TEKS SUMBER:

Oleh itu sesiapa yang memusuhi Ahlul Bayt AS memang menjadi musuh Rasulullah Saw dan Allah SWT.
Bukankah Allah SWT telah melaknat golongan yang zalim dalam al-Qur’an ?
“Ingatlah, laknat Allah (ditimpakan) ke atas orang-orang yang zalim.”[Qur’an: 11: 18].
Satu hal yang disepakati oleh kaum muslimin bahwa jungjungan kita nabi besar Muhammad saaw sangat perhatian dan sayang pada umatnya serta sangat mengharap umatnya selalu berada dalam kebenaran. Sebagaimana yang disaksikan oleh Allah swt dalam al-Quran, “la’allaka baa khi’un nafsaka an la yakuunuu mukminuun” (Jangan kau binasakan dirimu wahai Muhammad hanya karena mereka tidak mau beriman).

Maka dari itu tidak mungkin Rasulullah meninggalkan umat tanpa menjelaskan kepada mereka apa yang harus dijadikan rujukan oleh umat berkenaan dengan ajaran yang dibawa oleh beliau. Jika kita merujuk kepada kitab-kitab hadis, maka kita akan menemukan bahwa Rasulullah saaw telah berwasiat pada segenap umatnya untuk berpegang kepada dua hal yaitu Alquran dan Keluarga suci beliau.
Riwayat ini dikenal dengan sebutan hadis Tsaqolain, yaitu hadis yang mengutip perkataan Rasul saaw: “ya ayyuhannaas inii taraktu fi kum ma in akhadlkum bihi lan tadlilluu kitaaballahi wa ‘itratii ahlu bayti” (wahai manusia sesungguhnya aku tinggalkan untuk kalian sesuatu yang mana jika kalian mengambil nya kalian tidak akan sesat selama lamanya yaitu kitab Allah dan keluargaku,ahlulbaytku).
Dalam lafadz yang lain Rasulullah saaw bersabda:
“yuusaku an yakti Rasulu rabbi faajibu wa inni taariku fiqumu tsaqolain awwaluhumaa kitaabullahi fiihil huda wannuur wa ahlul baytii adzkurkumullah fii ahlil bayti azdkurkumullah adzkurkumullah fi ahlal bayti adzkurkumullah fii ahlal bayti”,
(Sungguh telah dekat datangnya utusan dari Tuhanku dan Aku harus memenuhi panggilan-Nya dan Aku tinggalkan untuk kalian dua hal yang berharga yang pertama adalah Kitab Allah yang mana di dalamnya ada petunjuk dan cahaya yang kedua adalah Ahlul Baytku, aku peringatkan terhadap Allah dalam keluargaku yang di ulangi oleh Rasulullah saaw tiga kali).

DAFTAR ENTRI:
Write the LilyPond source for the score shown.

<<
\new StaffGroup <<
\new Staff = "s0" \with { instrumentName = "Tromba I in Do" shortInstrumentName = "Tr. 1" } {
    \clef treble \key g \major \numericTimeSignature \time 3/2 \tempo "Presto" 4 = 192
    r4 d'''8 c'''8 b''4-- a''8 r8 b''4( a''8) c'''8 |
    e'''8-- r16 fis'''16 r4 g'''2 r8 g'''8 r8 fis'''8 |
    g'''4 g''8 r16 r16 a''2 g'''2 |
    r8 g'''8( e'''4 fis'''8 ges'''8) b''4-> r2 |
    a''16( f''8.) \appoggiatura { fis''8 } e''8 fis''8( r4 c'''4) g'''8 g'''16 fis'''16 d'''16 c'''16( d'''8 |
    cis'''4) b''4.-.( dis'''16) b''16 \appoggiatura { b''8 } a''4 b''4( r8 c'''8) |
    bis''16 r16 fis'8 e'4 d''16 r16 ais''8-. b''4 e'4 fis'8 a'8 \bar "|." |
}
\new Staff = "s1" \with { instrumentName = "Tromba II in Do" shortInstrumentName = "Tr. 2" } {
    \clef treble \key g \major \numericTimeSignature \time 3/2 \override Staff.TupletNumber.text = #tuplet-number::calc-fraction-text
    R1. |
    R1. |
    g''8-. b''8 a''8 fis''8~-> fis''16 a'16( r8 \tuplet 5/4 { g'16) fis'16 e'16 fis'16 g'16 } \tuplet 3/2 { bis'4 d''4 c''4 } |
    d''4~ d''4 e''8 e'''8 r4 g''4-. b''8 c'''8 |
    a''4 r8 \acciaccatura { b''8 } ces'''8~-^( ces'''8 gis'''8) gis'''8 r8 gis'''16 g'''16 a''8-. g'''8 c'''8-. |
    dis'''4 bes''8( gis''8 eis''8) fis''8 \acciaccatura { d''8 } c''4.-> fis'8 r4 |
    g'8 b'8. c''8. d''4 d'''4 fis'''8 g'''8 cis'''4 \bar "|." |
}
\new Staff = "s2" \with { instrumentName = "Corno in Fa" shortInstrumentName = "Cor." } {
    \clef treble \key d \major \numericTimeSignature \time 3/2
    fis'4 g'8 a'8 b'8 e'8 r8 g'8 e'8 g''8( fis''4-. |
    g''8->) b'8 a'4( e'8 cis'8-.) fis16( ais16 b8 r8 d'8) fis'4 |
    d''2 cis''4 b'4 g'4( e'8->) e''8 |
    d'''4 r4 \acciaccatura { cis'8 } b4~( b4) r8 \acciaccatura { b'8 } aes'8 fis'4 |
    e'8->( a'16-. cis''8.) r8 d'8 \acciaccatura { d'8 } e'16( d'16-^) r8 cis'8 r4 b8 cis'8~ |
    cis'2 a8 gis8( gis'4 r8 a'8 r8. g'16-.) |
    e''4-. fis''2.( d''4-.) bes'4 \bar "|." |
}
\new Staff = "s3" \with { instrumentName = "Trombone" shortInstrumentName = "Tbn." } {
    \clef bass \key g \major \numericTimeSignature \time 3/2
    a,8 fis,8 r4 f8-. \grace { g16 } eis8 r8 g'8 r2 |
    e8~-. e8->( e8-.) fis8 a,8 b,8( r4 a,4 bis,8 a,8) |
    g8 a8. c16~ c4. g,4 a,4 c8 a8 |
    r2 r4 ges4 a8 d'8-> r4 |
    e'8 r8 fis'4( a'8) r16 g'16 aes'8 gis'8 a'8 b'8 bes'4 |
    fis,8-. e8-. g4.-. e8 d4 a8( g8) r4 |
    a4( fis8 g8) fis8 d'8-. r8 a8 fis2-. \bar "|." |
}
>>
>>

SOAL LATIHAN:
1. Salin bagian teks sumber mulai dari "Satu hal yang" sampai dengan "tidak mau beriman)." tanpa perubahan apa pun.
2. Ambil setiap baris entri yang memuat kata "major". Huruf besar dan huruf kecil dibedakan.
Teks sumber dan entri tidak saling berhubungan.

JAWABAN SOAL:
1.
Satu hal yang disepakati oleh kaum muslimin bahwa jungjungan kita nabi besar Muhammad saaw sangat perhatian dan sayang pada umatnya serta sangat mengharap umatnya selalu berada dalam kebenaran. Sebagaimana yang disaksikan oleh Allah swt dalam al-Quran, “la’allaka baa khi’un nafsaka an la yakuunuu mukminuun” (Jangan kau binasakan dirimu wahai Muhammad hanya karena mereka tidak mau beriman).

2.
    \clef treble \key g \major \numericTimeSignature \time 3/2 \tempo "Presto" 4 = 192
    \clef treble \key g \major \numericTimeSignature \time 3/2 \override Staff.TupletNumber.text = #tuplet-number::calc-fraction-text
    \clef treble \key d \major \numericTimeSignature \time 3/2
    \clef bass \key g \major \numericTimeSignature \time 3/2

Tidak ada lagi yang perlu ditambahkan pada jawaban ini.